The best-studied cellular function of calcineurin involves the regulation of the T cell activation in the immune response via dephosphorylation of NFAT family transcription factors, enabling NFAT nuclear translocation (reported in complex with calcineurin) and activation of interleukin IL-2. The widely prescribed immunosuppressant drugs, FK506 (tacrolimus) and cyclosporin A, inhibit calcineurin by blocking its ability to bind a short linear peptide motif in NFAT (LxVP), which is a required step in recognition and dephosphorylation by the phosphatase. These immunosuppressant drugs find use after organ transplantations and, in the case of tacrolimus, for ectopic treatment in atopic dermatitis.

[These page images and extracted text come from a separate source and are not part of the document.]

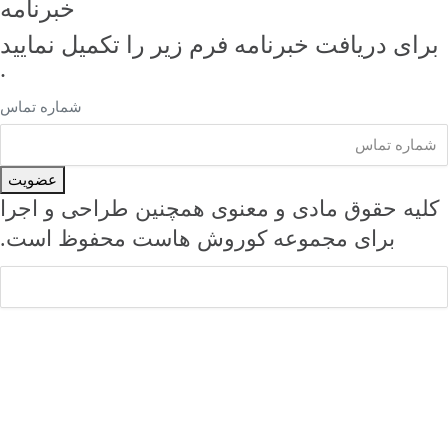
خبرنامه
رای دریافت خبرنامه فرم زیر را تکمیل نمایید
.
شماره تماس
عضویت
لیه حقوق مادی و معنوی همچنین طراحی و اجرا
برای مجموعه کوروش هاست محفوظ است.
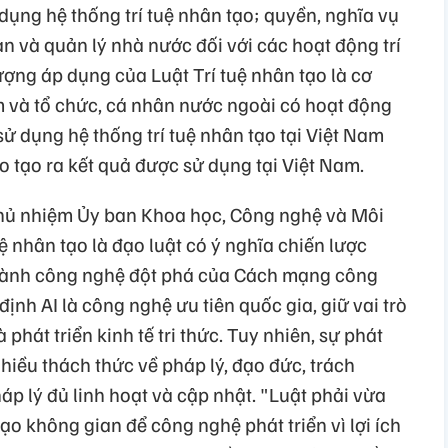
ử dụng hệ thống trí tuệ nhân tạo; quyền, nghĩa vụ
an và quản lý nhà nước đối với các hoạt động trí
tượng áp dụng của Luật Trí tuệ nhân tạo là cơ
m và tổ chức, cá nhân nước ngoài có hoạt động
 sử dụng hệ thống trí tuệ nhân tạo tại Việt Nam
ạo tạo ra kết quả được sử dụng tại Việt Nam.
hủ nhiệm Ủy ban Khoa học, Công nghệ và Môi
ệ nhân tạo là đạo luật có ý nghĩa chiến lược
ở thành công nghệ đột phá của Cách mạng công
định AI là công nghệ ưu tiên quốc gia, giữ vai trò
phát triển kinh tế tri thức. Tuy nhiên, sự phát
nhiều thách thức về pháp lý, đạo đức, trách
áp lý đủ linh hoạt và cập nhật. "Luật phải vừa
ạo không gian để công nghệ phát triển vì lợi ích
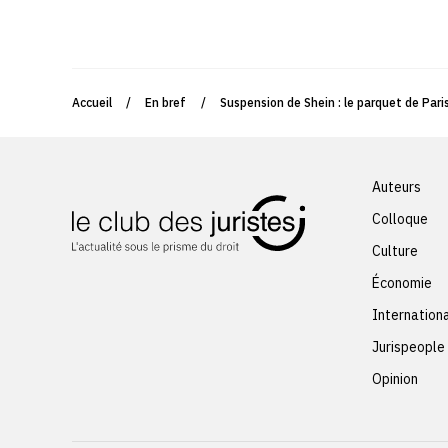
Accueil
/
En bref
/
Suspension de Shein : le parquet de Par
Auteurs
Colloque
Culture
Économie
Internation
Jurispeople
Opinion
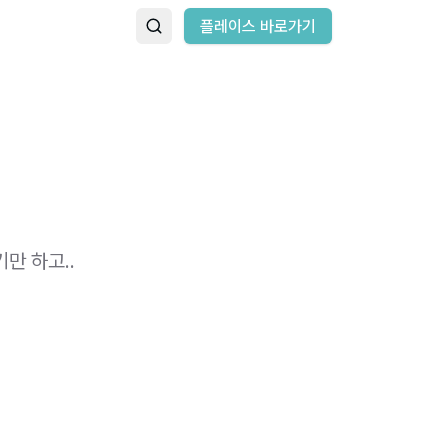
플레이스 바로가기
만 하고..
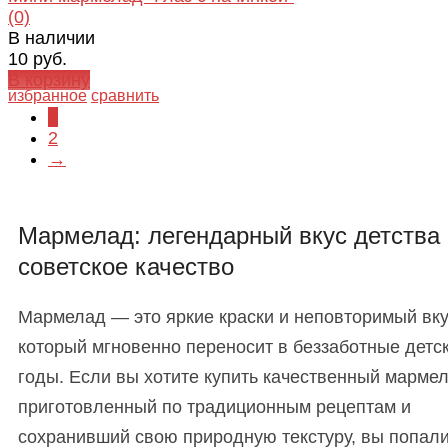
(0)
В наличии
10 руб.
В корзину
избранное
сравнить
1
2
→
Мармелад: легендарный вкус детства 
советское качество
Мармелад — это яркие краски и неповторимый вку
который мгновенно переносит в беззаботные детс
годы. Если вы хотите купить качественный мармел
приготовленный по традиционным рецептам и
сохранивший свою природную текстуру, вы попали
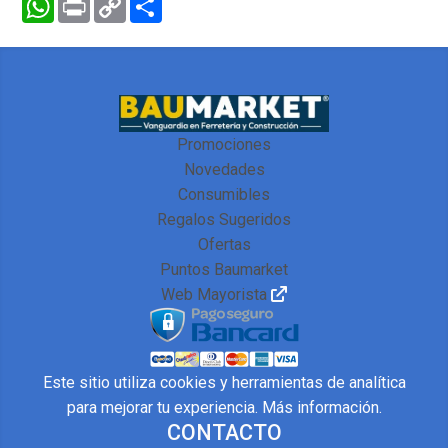
Link
Promociones
Novedades
Consumibles
Regalos Sugeridos
Ofertas
Puntos Baumarket
Web Mayorista
Este sitio utiliza cookies y herramientas de analítica
para mejorar tu experiencia.
Más información
.
CONTACTO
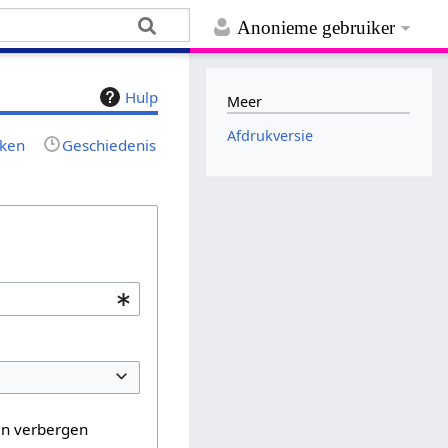
Anonieme gebruiker
Hulp
Meer
Afdrukversie
jken
Geschiedenis
en verbergen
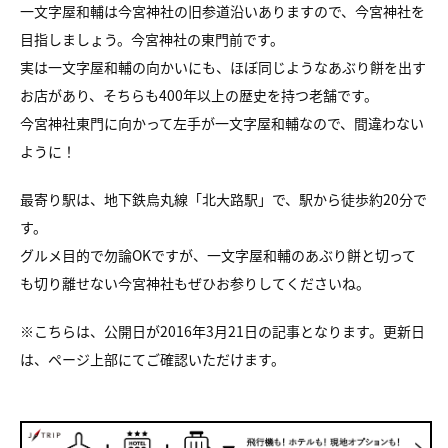
一文字屋和輔は今宮神社の旧参道沿いありますので、今宮神社を
目指しましょう。今宮神社の東門前です。
実は一文字屋和輔の向かいにも、ほぼ同じようなあぶり餅を出す
お店があり、そちらも400年以上の歴史を持つ老舗です。
今宮神社東門に向かって左手が一文字屋和輔なので、間違わない
ように！
最寄り駅は、地下鉄烏丸線「北大路駅」で、駅から徒歩約20分で
す。
グルメ目的で勿論OKですが、一文字屋和輔のあぶり餅と切って
も切り離せない今宮神社もぜひお参りしてくださいね。
※こちらは、公開日が2016年3月21日の記事となります。更新日
は、ページ上部にてご確認いただけます。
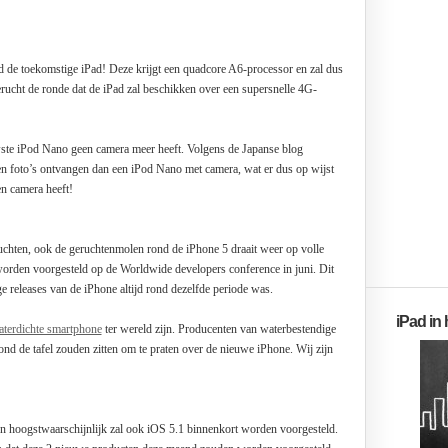
 de toekomstige iPad! Deze krijgt een quadcore A6-processor en zal dus
erucht de ronde dat de iPad zal beschikken over een supersnelle 4G-
uwste iPod Nano geen camera meer heeft. Volgens de Japanse blog
n foto’s ontvangen dan een iPod Nano met camera, wat er dus op wijst
n camera heeft!
ruchten, ook de geruchtenmolen rond de iPhone 5 draait weer op volle
l worden voorgesteld op de Worldwide developers conference in juni. Dit
 releases van de iPhone altijd rond dezelfde periode was.
iPad in
aterdichte smartphone
ter wereld zijn. Producenten van waterbestendige
ond de tafel zouden zitten om te praten over de nieuwe iPhone. Wij zijn
en hoogstwaarschijnlijk zal ook iOS 5.1 binnenkort worden voorgesteld.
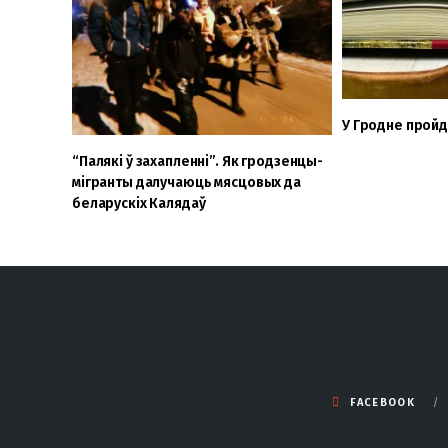
У Гродне прой
“Палякі ў захапленні”. Як гродзенцы-
мігранты далучаюць мясцовых да
беларускіх Калядаў
FACEBOOK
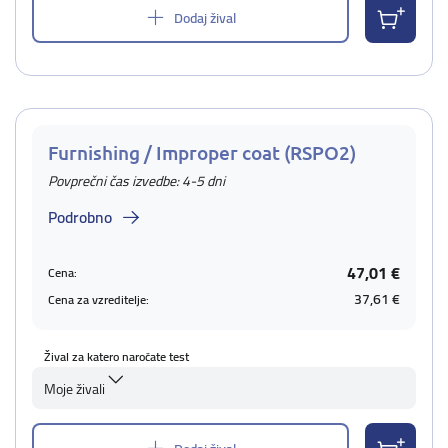
Dodaj žival
Furnishing / Improper coat (RSPO2)
Povprečni čas izvedbe: 4-5 dni
Podrobno
47,01 €
Cena:
37,61 €
Cena za vzreditelje:
Žival za katero naročate test
Moje živali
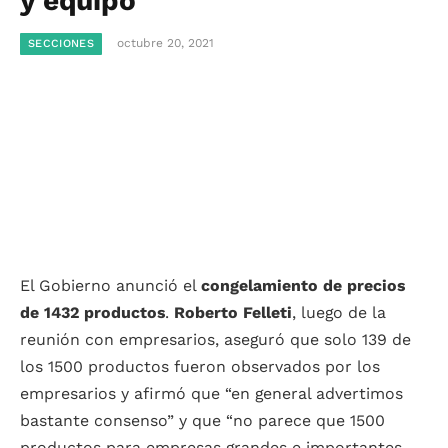
y equipo
octubre 20, 2021
SECCIONES
El Gobierno anunció el
congelamiento de precios
de 1432 productos
.
Roberto Felleti
, luego de la
reunión con empresarios, aseguró que solo 139 de
los 1500 productos fueron observados por los
empresarios y afirmó que “en general advertimos
bastante consenso” y que “no parece que 1500
productos para empresas grandes e importantes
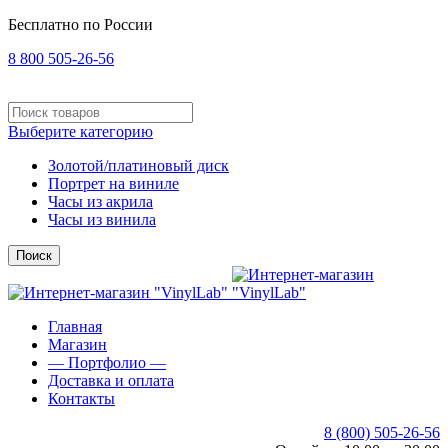
Бесплатно по России
8 800 505-26-56
Выберите категорию
Золотой/платиновый диск
Портрет на виниле
Часы из акрила
Часы из винила
Поиск
Главная
Магазин
— Портфолио —
Доставка и оплата
Контакты
8 (800) 505-26-56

Calcineurin is evolutionarily conserved across Eukaryotes and seems to be ubiquitously expressed (Rusnak,2000). The PxIxIT and LxVP binding surfaces on calcineurin are highly conserved, suggesting that this characteristic mode of substrate recognition is retained at least throughout the fungal and animal kingdoms (Roy,2009). The PxIxIT peptides form contacts along the edge of two β sheets in the calcineurin A subunit. This interaction is similar to that of the RVxF SLiM with the catalytic subunit of PP1, demonstrating that these critical binding sites are evolutionarily related (Li,2004). Interestingly, calcineurin substrates in the model organism yeast as compared to human are quite distinct due to significant network rewiring (Goldman,2014).